This test can also refer to several sides of a document, as the following section shows.

Validate Images on Specified Pages

The tests for images can be restricted to single pages, multiple individual or multiple contiguous pages. All possibilities are described in chapter 13.2: “Page Selection”.

Here are some examples:

<testcase name="containsImage_OnEveryPageAfter4">
  <assertThat testDocument="images/imageDemo.pdf">
    <containsImage file="images/apache-software-foundation-logo.png" 
                   onEveryPageAfter="4" 
    />
  </assertThat>
</testcase>
<testcase name="containsImage_OnMultipleSelectedPages">
  <assertThat testDocument="images/imageDemo.pdf">
    <containsImage file="images/apache-software-foundation-logo.png" 
                   onPage="1, 5"  />
  </assertThat>
</testcase>

Tags can be used multiple times.

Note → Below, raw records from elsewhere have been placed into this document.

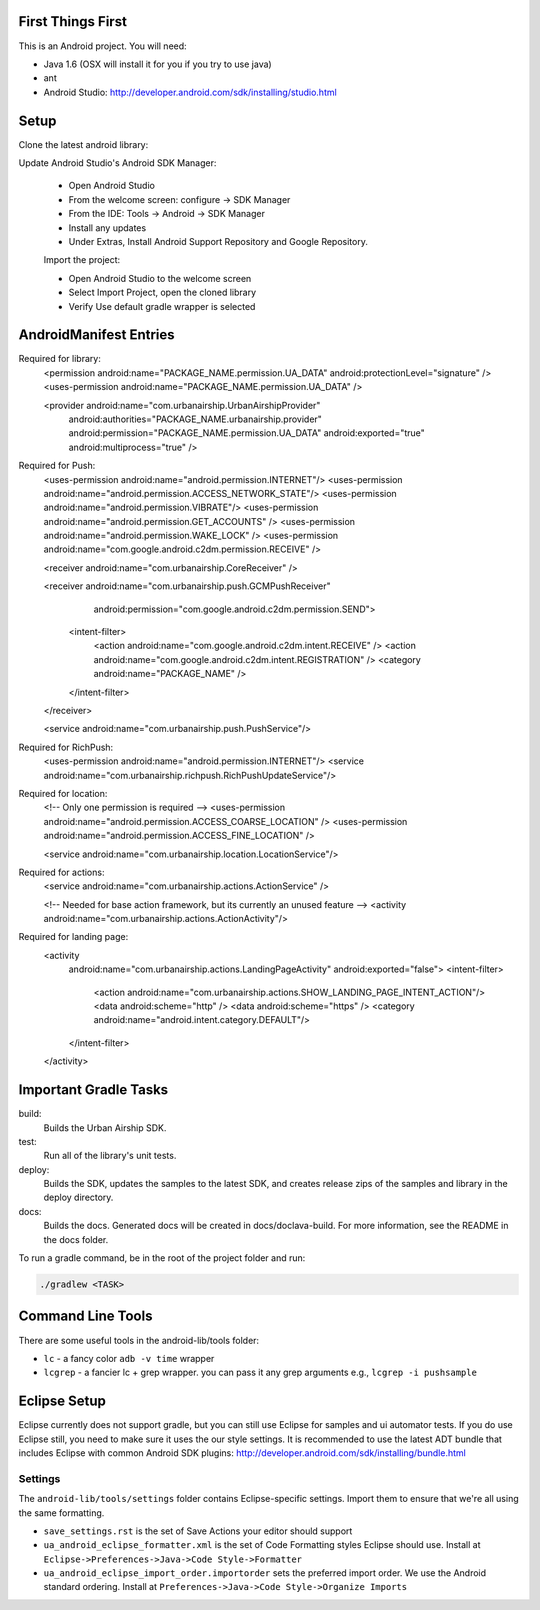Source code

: ==================
First Things First
==================

This is an Android project. You will need:

- Java 1.6 (OSX will install it for you if you try to use java)
- ant
- Android Studio: http://developer.android.com/sdk/installing/studio.html

=====
Setup
=====

Clone the latest android library:

.. code:: bash
    git clone git@github.com:urbanairship/android-lib.git
    cd android-lib
    git submodule update --init --recursive

Update Android Studio's Android SDK Manager:

 - Open Android Studio
 - From the welcome screen: configure -> SDK Manager
 - From the IDE: Tools -> Android -> SDK Manager
 - Install any updates
 - Under Extras, Install Android Support Repository and Google Repository.

 Import the project:

 - Open Android Studio to the welcome screen
 - Select Import Project, open the cloned library
 - Verify Use default gradle wrapper is selected

=======================
AndroidManifest Entries
=======================

Required for library:
    <permission android:name="PACKAGE_NAME.permission.UA_DATA" android:protectionLevel="signature" />
    <uses-permission android:name="PACKAGE_NAME.permission.UA_DATA" />

    <provider android:name="com.urbanairship.UrbanAirshipProvider"
              android:authorities="PACKAGE_NAME.urbanairship.provider"
              android:permission="PACKAGE_NAME.permission.UA_DATA"
              android:exported="true"
              android:multiprocess="true" />

Required for Push:
    <uses-permission android:name="android.permission.INTERNET"/>
    <uses-permission android:name="android.permission.ACCESS_NETWORK_STATE"/>
    <uses-permission android:name="android.permission.VIBRATE"/>
    <uses-permission android:name="android.permission.GET_ACCOUNTS" />
    <uses-permission android:name="android.permission.WAKE_LOCK" />
    <uses-permission android:name="com.google.android.c2dm.permission.RECEIVE" />

    <receiver android:name="com.urbanairship.CoreReceiver" />

    <receiver android:name="com.urbanairship.push.GCMPushReceiver"
              android:permission="com.google.android.c2dm.permission.SEND">
      <intent-filter>
          <action android:name="com.google.android.c2dm.intent.RECEIVE" />
          <action android:name="com.google.android.c2dm.intent.REGISTRATION" />
          <category android:name="PACKAGE_NAME" />
      </intent-filter>
    </receiver>

    <service android:name="com.urbanairship.push.PushService"/>

Required for RichPush:
    <uses-permission android:name="android.permission.INTERNET"/>
    <service android:name="com.urbanairship.richpush.RichPushUpdateService"/>

Required for location:
    <!-- Only one permission is required -->
    <uses-permission android:name="android.permission.ACCESS_COARSE_LOCATION" />
    <uses-permission android:name="android.permission.ACCESS_FINE_LOCATION" />

    <service android:name="com.urbanairship.location.LocationService"/>

Required for actions:
    <service android:name="com.urbanairship.actions.ActionService" />

    <!-- Needed for base action framework, but its currently an unused feature -->
    <activity android:name="com.urbanairship.actions.ActionActivity"/>

Required for landing page:
    <activity
        android:name="com.urbanairship.actions.LandingPageActivity"
        android:exported="false">
        <intent-filter>
            <action android:name="com.urbanairship.actions.SHOW_LANDING_PAGE_INTENT_ACTION"/>
            <data android:scheme="http" />
            <data android:scheme="https" />
            <category android:name="android.intent.category.DEFAULT"/>
        </intent-filter>
    </activity>



======================
Important Gradle Tasks
======================

build:
  Builds the Urban Airship SDK.

test:
  Run all of the library's unit tests.

deploy:
  Builds the SDK, updates the samples to the latest SDK, and creates release zips
  of the samples and library in the deploy directory.

docs:
 Builds the docs.  Generated docs will be created in docs/doclava-build.  For
 more information, see the README in the docs folder.

To run a gradle command, be in the root of the project folder and run:

.. code:: bash

    ./gradlew <TASK>

==================
Command Line Tools
==================
There are some useful tools in the android-lib/tools folder:

- ``lc`` - a fancy color ``adb -v time`` wrapper
- ``lcgrep`` - a fancier lc + grep wrapper. you can pass it any grep arguments e.g., ``lcgrep -i pushsample``


=============
Eclipse Setup
=============

Eclipse currently does not support gradle, but you can still use Eclipse for samples and ui automator tests.  If you do
use Eclipse still, you need to make sure it uses the our style settings.  It is recommended to use the latest ADT bundle
that includes Eclipse with common Android SDK plugins: http://developer.android.com/sdk/installing/bundle.html

########
Settings
########

The ``android-lib/tools/settings`` folder contains Eclipse-specific settings. Import them to ensure that we're all using
the same formatting.

- ``save_settings.rst`` is the set of Save Actions your editor should support
- ``ua_android_eclipse_formatter.xml`` is the set of Code Formatting styles Eclipse should use. Install at
  ``Eclipse->Preferences->Java->Code Style->Formatter``
- ``ua_android_eclipse_import_order.importorder`` sets the preferred import order. We use the Android standard ordering.
  Install at ``Preferences->Java->Code Style->Organize Imports``





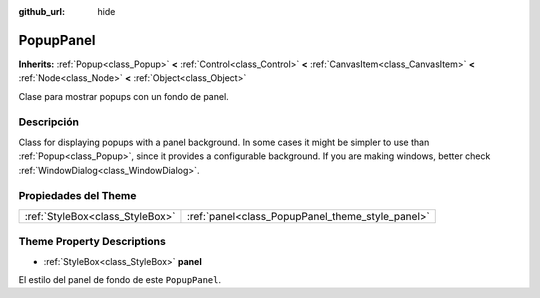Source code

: :github_url: hide

.. Generated automatically by doc/tools/make_rst.py in Godot's source tree.
.. DO NOT EDIT THIS FILE, but the PopupPanel.xml source instead.
.. The source is found in doc/classes or modules/<name>/doc_classes.

.. _class_PopupPanel:

PopupPanel
==========

**Inherits:** :ref:`Popup<class_Popup>` **<** :ref:`Control<class_Control>` **<** :ref:`CanvasItem<class_CanvasItem>` **<** :ref:`Node<class_Node>` **<** :ref:`Object<class_Object>`

Clase para mostrar popups con un fondo de panel.

Descripción
----------------------

Class for displaying popups with a panel background. In some cases it might be simpler to use than :ref:`Popup<class_Popup>`, since it provides a configurable background. If you are making windows, better check :ref:`WindowDialog<class_WindowDialog>`.

Propiedades del Theme
------------------------------------------

+---------------------------------+--------------------------------------------------+
| :ref:`StyleBox<class_StyleBox>` | :ref:`panel<class_PopupPanel_theme_style_panel>` |
+---------------------------------+--------------------------------------------------+

Theme Property Descriptions
---------------------------

.. _class_PopupPanel_theme_style_panel:

- :ref:`StyleBox<class_StyleBox>` **panel**

El estilo del panel de fondo de este ``PopupPanel``.

.. |virtual| replace:: :abbr:`virtual (This method should typically be overridden by the user to have any effect.)`
.. |const| replace:: :abbr:`const (This method has no side effects. It doesn't modify any of the instance's member variables.)`
.. |vararg| replace:: :abbr:`vararg (This method accepts any number of arguments after the ones described here.)`
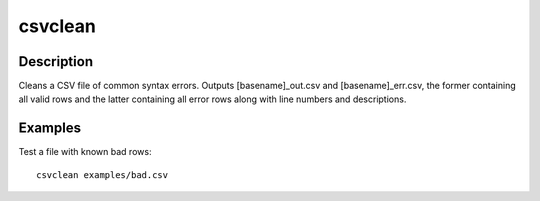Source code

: ========
csvclean
========

Description
===========

Cleans a CSV file of common syntax errors. Outputs [basename]_out.csv and [basename]_err.csv, the former containing all valid rows and the latter containing all error rows along with line numbers and descriptions.

Examples
========

Test a file with known bad rows::

    csvclean examples/bad.csv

But it might be better to write two separate tests:

<testcase name="containsImage_MultipleInvocation">
  <assertThat testDocument="images/imageDemo.pdf">
    <containsImage file="images/apache-software-foundation-logo.png" 
                   onEveryPageAfter="4"
    />
    <containsImage file="images/apache-ant-logo.png" 
                   onPage="3"
    />
  </assertThat>
</testcase>

All images in a PDF document can be compared to the images of a master PDF. Those tests are described in chapter 4.10: “Comparing Images”.